Published article in the journal "Cancers" titled, Clinical Applications of Short Non-Coding RNA-Based Therapies in the Era of Precision Medicine, in collaboration with teams from Massachusetts General Hospital (MGH), Michigan State University, and Northeastern University. The article describes the development, challenges, and clinical successes of short non-coding RNA-based drugs and details several examples of how these RNA drugs are designed, chemically modified, and delivered to treat cancer, cardiovascular disease, and rare genetic disorders. In addition, the article highlights key similarities and differences between various short non-coding RNA platforms and discusses considerations to maximize treatment efficacy of RNA-based therapeutics. TransCode Co-Founder and scientific advisor, Dr.
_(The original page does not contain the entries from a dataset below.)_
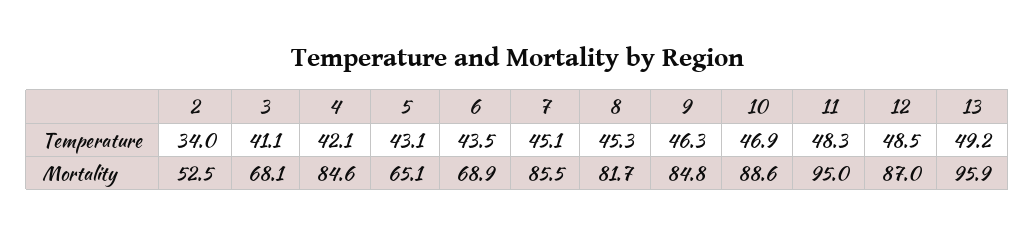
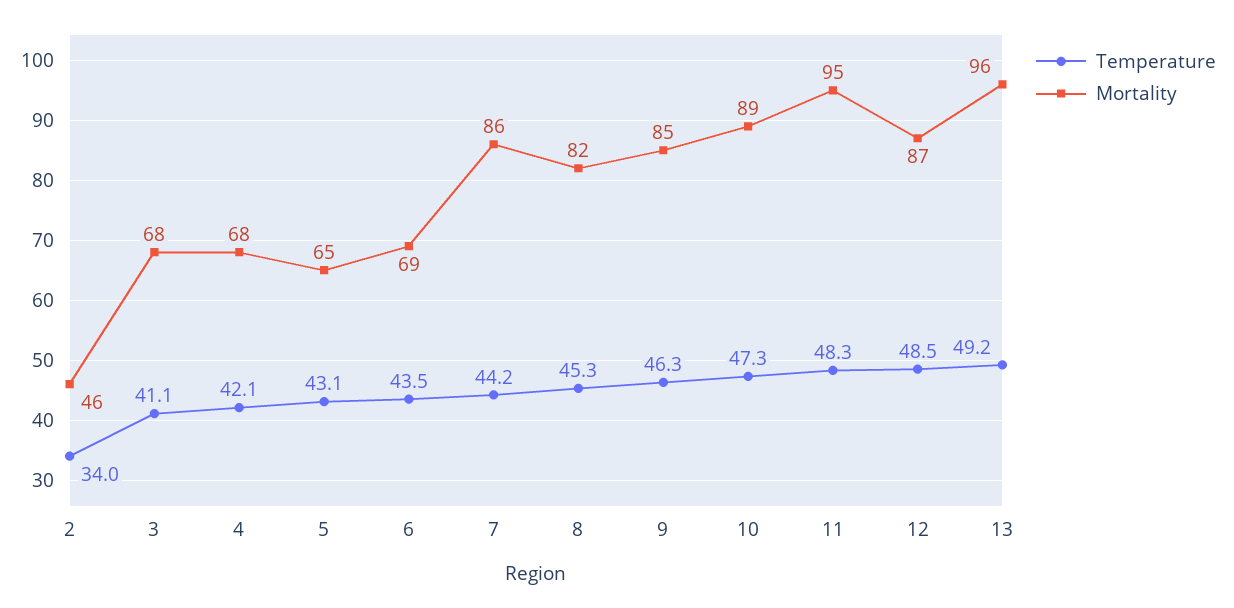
  {
    "Temperature": {
      "2": 34,
      "3": 41.1,
      "4": 42.1,
      "5": 43.1,
      "6": 43.5,
-     "7": 45.1,
+     "7": 44.2,
      "8": 45.3,
      "9": 46.3,
-     "10": 46.9,
+     "10": 47.3,
      "11": 48.3,
      "12": 48.5,
      "13": 49.2
    },
    "Mortality": {
-     "2": 52.5,
+     "2": 46,
      "3": 68.1,
-     "4": 84.6,
+     "4": 68,
      "5": 65.1,
      "6": 68.9,
      "7": 85.5,
      "8": 81.7,
      "9": 84.8,
      "10": 88.6,
      "11": 95,
      "12": 87,
      "13": 95.9
    }
  }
Anna Moore, was a contributing author to the article. The article was published on March 21, 2022.
Planned Milestones

TransCode’s goals to continue to advance its portfolio include:

TTX-MC138
Submission to FDA of an eIND application for its First-in-Human (FIH) clinical trial.
Completion of a FIH Phase 0 clinical study intended to demonstrate quantifiable evidence of delivery of radiolabeled TTX-MC138 to metastatic lesions in advanced solid tumors; measure pharmacokinetics and biodistribution in vital organs and other tissues; potentially inform therapeutic dose levels based on microdose results; and validate delivery for the TTX pipeline more broadly, potentially opening-up additional relevant RNA targets that have been previously undruggable due to challenges with RNA delivery.
Concurrent completion of IND-enabling studies to support filing an IND application for a Phase I clinical trial of TTX-MC138.
Publication of preclinical results supporting the lead therapeutic candidate, TTX-MC138, in pancreatic cancer and glioblastoma multiforme.
Publication of preclinical results supporting therapeutic candidate, TTX-RIGA.
Continuation of preclinical studies for therapeutic candidates TTX-RIGA, TTX-siPDL1, and TTX-siLIN28B.
Continuation of discussions regarding potential partnerships.
File for Orphan Drug Designation for its lead therapeutic candidate in additional tumor indications.
First Quarter 2022 Financial Highlights

Cash and cash equivalents were $16.9 million at March 31, 2022, compared to $20.8 million at December 31, 2021.
Research and development expense was $1.9 million in the first quarter of 2022, compared to $0.3 million in the first quarter of 2021.
General and administrative expense was $1.6 million in the first quarter of 2022, compared to $0.2 million in the first quarter of 2021.
Operating loss for the three months ended March 31, 2022, was $3.5 million, compared to an operating loss of $0.4 million in the prior year period.
Financial Guidance

TransCode expects that its cash of $16.9 million as of March 31, 2022, together with additional funding expected from the April 2021 SBIR award, are sufficient to fund planned operations into the first quarter 2023 but not for a full 12 months from the date of its financial statements.